[Data extracted from a collection]

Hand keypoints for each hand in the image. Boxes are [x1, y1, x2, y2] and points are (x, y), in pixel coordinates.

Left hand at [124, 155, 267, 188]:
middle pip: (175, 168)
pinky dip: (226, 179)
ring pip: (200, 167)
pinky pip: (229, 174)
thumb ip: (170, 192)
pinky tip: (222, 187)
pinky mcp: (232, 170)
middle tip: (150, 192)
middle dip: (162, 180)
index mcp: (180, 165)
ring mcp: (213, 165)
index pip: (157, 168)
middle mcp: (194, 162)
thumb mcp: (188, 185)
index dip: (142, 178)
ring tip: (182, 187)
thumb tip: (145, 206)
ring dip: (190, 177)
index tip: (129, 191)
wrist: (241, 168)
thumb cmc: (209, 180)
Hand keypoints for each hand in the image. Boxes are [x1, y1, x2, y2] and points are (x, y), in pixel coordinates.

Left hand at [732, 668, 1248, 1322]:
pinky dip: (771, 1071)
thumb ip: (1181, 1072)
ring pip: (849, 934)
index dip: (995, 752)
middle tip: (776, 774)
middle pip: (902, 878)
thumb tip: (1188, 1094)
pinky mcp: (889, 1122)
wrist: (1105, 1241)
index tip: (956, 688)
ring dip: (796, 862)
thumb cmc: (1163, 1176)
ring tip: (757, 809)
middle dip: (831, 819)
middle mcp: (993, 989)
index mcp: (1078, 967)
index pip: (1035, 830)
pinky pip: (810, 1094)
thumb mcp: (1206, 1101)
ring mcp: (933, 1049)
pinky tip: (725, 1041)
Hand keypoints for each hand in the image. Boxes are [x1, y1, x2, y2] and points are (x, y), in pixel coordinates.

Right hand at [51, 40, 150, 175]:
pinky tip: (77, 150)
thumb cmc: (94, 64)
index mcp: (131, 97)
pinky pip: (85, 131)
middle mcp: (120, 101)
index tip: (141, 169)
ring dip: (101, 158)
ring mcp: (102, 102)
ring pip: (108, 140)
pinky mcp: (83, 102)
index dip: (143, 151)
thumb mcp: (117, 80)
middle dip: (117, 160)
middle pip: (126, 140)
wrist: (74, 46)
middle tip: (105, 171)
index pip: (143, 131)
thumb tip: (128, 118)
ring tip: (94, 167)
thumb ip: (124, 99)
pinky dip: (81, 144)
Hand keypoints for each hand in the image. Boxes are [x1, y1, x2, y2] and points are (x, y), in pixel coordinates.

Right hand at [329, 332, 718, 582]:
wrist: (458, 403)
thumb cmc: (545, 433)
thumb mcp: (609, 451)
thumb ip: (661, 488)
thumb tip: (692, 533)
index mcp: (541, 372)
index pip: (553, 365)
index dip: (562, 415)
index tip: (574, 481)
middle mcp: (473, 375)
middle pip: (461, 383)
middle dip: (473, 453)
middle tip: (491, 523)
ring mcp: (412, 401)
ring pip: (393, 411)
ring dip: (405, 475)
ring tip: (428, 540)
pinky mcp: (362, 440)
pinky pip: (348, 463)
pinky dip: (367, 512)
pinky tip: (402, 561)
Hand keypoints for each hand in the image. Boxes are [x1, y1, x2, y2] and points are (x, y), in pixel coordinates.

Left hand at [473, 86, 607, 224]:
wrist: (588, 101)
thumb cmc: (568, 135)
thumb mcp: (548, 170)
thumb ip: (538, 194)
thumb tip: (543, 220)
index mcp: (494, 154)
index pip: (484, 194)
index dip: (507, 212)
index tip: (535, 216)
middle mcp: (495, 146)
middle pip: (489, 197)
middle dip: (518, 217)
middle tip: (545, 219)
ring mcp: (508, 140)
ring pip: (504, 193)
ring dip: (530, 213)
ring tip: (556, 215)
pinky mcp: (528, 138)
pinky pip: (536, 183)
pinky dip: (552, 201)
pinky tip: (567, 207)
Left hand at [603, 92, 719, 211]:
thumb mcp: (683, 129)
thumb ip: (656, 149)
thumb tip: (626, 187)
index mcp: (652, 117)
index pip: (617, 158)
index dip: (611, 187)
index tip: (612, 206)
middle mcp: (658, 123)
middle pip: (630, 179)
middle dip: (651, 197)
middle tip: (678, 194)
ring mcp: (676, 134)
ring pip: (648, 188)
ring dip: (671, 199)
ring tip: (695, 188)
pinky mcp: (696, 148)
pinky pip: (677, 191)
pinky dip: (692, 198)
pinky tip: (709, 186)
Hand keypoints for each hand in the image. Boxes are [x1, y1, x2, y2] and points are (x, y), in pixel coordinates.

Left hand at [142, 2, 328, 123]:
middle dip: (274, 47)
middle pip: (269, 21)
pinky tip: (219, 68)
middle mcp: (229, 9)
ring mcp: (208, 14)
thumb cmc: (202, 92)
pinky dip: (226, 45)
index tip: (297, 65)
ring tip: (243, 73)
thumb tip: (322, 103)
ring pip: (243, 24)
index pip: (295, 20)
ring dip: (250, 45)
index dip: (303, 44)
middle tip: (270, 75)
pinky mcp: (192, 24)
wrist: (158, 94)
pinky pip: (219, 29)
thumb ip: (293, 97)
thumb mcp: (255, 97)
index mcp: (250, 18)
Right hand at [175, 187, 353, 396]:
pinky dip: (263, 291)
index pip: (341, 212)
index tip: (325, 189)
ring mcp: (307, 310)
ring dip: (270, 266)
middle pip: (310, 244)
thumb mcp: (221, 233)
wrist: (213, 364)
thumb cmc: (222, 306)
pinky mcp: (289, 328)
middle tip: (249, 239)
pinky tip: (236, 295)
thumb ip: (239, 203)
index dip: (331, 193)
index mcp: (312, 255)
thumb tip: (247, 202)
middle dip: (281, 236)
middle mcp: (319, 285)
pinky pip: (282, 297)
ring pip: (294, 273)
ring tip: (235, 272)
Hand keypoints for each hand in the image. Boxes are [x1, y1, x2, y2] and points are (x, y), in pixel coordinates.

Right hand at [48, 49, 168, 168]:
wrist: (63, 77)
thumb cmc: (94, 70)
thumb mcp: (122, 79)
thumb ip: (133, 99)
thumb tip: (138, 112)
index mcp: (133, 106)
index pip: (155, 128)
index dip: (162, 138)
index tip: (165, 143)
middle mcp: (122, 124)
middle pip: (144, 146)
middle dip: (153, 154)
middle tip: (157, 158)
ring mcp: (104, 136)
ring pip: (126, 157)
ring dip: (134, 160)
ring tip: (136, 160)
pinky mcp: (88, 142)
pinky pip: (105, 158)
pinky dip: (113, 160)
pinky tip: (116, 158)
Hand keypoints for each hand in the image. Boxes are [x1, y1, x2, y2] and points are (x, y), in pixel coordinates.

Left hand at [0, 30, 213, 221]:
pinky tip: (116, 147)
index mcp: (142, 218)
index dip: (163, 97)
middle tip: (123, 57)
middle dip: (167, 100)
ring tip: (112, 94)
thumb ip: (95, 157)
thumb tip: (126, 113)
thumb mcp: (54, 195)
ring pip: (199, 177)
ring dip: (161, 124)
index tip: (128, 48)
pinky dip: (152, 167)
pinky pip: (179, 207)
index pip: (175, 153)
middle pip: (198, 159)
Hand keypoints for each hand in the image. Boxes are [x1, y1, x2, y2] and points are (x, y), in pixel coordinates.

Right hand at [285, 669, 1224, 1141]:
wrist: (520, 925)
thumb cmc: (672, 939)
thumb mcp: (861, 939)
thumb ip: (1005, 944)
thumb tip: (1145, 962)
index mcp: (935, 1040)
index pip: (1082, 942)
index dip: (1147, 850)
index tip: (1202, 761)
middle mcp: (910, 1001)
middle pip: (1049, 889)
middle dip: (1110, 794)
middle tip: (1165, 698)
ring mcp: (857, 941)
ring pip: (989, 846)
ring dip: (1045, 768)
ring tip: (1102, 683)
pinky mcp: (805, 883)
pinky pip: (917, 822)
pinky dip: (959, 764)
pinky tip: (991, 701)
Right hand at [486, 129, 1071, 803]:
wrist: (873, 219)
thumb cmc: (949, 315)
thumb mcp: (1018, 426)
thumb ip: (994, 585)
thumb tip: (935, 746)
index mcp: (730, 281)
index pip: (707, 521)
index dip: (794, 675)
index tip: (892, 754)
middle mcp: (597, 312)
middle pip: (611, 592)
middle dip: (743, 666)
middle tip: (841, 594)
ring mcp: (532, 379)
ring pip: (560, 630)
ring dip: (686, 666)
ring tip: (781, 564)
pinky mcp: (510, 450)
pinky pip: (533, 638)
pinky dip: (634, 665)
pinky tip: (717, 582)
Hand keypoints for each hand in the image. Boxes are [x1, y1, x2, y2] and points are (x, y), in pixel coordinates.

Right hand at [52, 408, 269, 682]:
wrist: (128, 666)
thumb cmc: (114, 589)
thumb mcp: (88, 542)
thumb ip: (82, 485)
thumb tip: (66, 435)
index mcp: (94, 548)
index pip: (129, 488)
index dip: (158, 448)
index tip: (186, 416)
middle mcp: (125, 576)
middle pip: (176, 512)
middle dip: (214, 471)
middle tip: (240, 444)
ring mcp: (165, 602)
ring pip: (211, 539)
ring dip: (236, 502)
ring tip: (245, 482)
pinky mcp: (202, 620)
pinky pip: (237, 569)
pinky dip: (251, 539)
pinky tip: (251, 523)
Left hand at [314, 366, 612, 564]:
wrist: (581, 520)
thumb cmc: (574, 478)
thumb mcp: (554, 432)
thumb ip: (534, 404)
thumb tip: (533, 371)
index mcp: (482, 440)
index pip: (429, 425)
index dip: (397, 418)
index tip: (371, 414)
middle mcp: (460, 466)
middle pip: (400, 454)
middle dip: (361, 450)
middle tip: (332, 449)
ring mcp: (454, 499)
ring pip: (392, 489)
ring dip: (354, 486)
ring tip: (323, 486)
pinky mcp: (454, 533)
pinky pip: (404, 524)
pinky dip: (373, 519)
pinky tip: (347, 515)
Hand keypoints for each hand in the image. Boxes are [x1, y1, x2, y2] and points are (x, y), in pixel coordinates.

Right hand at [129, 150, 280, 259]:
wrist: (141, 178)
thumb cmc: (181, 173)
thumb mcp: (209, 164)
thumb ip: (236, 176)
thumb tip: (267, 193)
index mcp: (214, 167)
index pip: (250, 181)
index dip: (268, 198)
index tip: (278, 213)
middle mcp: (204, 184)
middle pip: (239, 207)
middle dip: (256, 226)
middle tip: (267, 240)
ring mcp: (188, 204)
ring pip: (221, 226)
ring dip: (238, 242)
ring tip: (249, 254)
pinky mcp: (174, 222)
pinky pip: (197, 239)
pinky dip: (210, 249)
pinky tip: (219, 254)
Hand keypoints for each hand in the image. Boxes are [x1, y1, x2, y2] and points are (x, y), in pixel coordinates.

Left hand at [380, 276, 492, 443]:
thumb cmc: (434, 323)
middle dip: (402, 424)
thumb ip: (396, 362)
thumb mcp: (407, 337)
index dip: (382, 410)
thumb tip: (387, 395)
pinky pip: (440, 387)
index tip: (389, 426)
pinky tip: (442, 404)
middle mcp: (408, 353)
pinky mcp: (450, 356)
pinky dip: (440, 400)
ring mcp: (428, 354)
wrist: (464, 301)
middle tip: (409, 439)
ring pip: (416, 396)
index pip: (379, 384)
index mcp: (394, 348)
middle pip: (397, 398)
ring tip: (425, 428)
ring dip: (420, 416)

* **YOUR INSTRUCTIONS**:
Taking the line with "ring tip: (245, 482)" as the first and the line with "middle dip: (256, 226)" as the last, retype that stretch of the data above exactly, with no other lines.

* **FINISHED EXERCISE**:
ring tip: (245, 482)
pinky mcp: (202, 620)
pinky pip: (237, 569)
pinky dip: (251, 539)
pinky tip: (251, 523)
Left hand at [314, 366, 612, 564]:
wrist: (581, 520)
thumb cmc: (574, 478)
thumb mcp: (554, 432)
thumb ip: (534, 404)
thumb tip: (533, 371)
index mcp: (482, 440)
index pip: (429, 425)
index dip: (397, 418)
index tip: (371, 414)
middle mcp: (460, 466)
middle pip: (400, 454)
middle dip: (361, 450)
middle tip: (332, 449)
ring mcp: (454, 499)
ring pip: (392, 489)
ring dip: (354, 486)
ring tip: (323, 486)
pinky mcp: (454, 533)
pinky pip: (404, 524)
pinky dip: (373, 519)
pinky tip: (347, 515)
Hand keypoints for each hand in the image. Boxes are [x1, y1, x2, y2] and points are (x, y), in pixel coordinates.

Right hand at [129, 150, 280, 259]:
wrist: (141, 178)
thumb cmc: (181, 173)
thumb mcp: (209, 164)
thumb ip: (236, 176)
thumb tip: (267, 193)
index mcp: (214, 167)
index pip: (250, 181)
index dip: (268, 198)
index tip: (278, 213)
middle mcp: (204, 184)
middle pip: (239, 207)
middle dip: (256, 226)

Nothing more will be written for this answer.